WARNING: Due to limitations in metric names, topics with a period ('.') or underscore ('_') could collide. To avoid issues it is best to use either, but not both.
Error while executing topic command : Call(callName=createTopics, deadlineMs=1657834349048, tries=1, nextAllowedTryMs=1657834349150) timed out at 1657834349050 after 1 attempt(s)
[2022-07-14 21:32:29,052] ERROR org.apache.kafka.common.errors.TimeoutException: Call(callName=createTopics, deadlineMs=1657834349048, tries=1, nextAllowedTryMs=1657834349150) timed out at 1657834349050 after 1 attempt(s)
Caused by: org.apache.kafka.common.errors.TimeoutException: Timed out waiting for a node assignment. Call: createTopics
 (kafka.admin.TopicCommand$)
WARNING: Due to limitations in metric names, topics with a period ('.') or underscore ('_') could collide. To avoid issues it is best to use either, but not both.
i

incalculable-ocean-74010

07/14/2022, 9:51 PM
Is the kubernetes cluster in the same VPC as the kafka cluster?

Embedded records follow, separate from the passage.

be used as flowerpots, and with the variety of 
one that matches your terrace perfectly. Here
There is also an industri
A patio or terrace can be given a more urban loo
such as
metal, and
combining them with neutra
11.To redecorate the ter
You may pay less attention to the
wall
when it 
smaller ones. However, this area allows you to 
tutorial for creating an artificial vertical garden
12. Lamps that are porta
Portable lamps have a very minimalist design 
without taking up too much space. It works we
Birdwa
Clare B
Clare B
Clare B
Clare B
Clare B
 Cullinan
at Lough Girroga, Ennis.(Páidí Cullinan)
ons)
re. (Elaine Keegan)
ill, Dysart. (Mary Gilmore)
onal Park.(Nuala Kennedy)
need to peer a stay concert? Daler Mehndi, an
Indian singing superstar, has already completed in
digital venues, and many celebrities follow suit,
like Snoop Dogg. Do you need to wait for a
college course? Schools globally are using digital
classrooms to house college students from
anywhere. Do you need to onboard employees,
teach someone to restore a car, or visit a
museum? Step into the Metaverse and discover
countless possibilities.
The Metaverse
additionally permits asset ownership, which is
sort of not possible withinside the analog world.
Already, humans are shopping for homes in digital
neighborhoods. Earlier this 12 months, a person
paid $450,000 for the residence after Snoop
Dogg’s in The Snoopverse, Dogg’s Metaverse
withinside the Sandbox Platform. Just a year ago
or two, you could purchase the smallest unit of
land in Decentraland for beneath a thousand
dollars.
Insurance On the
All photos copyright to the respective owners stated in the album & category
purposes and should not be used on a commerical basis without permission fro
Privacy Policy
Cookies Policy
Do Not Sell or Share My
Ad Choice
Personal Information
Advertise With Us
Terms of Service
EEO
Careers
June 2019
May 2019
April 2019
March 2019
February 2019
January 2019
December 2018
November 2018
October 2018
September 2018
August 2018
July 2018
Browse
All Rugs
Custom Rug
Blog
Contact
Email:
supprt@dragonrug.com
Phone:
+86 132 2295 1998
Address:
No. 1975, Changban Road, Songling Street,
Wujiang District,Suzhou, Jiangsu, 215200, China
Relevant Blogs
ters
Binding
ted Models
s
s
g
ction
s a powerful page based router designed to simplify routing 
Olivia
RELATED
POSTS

Can they communicate with one another?
If you launch a pod in kubernetes and try to ping kafka, are you able to?
Do you get a response?
e

elegant-evening-28502

07/14/2022, 10:03 PM
ya kuberentes cluster and kafak cluster are on same vpc
The following list provides the numbers of the ports that Amazon MSK uses to communicate with client machines.

To communicate with brokers in plaintext, use port 9092.

To communicate with brokers by using TLS encryption, use port 9094 for access from within AWS and port 9194 for public access.

To communicate with brokers by using SASL/SCRAM, use port is 9096 for access from within AWS and port 9196 for public access.

To communicate with brokers in a cluster that is set up to use IAM access control, use port 9098 for access from within AWS and port 9198 for public access.

Apache ZooKeeper nodes use port 2181 by default. To communicate with Apache ZooKeeper by using TLS encryption, use port 2182.
can't ping kafka from the pod
created MSK with no authentication, was able to connect to the cluster
Thank You for looking into it Pedro!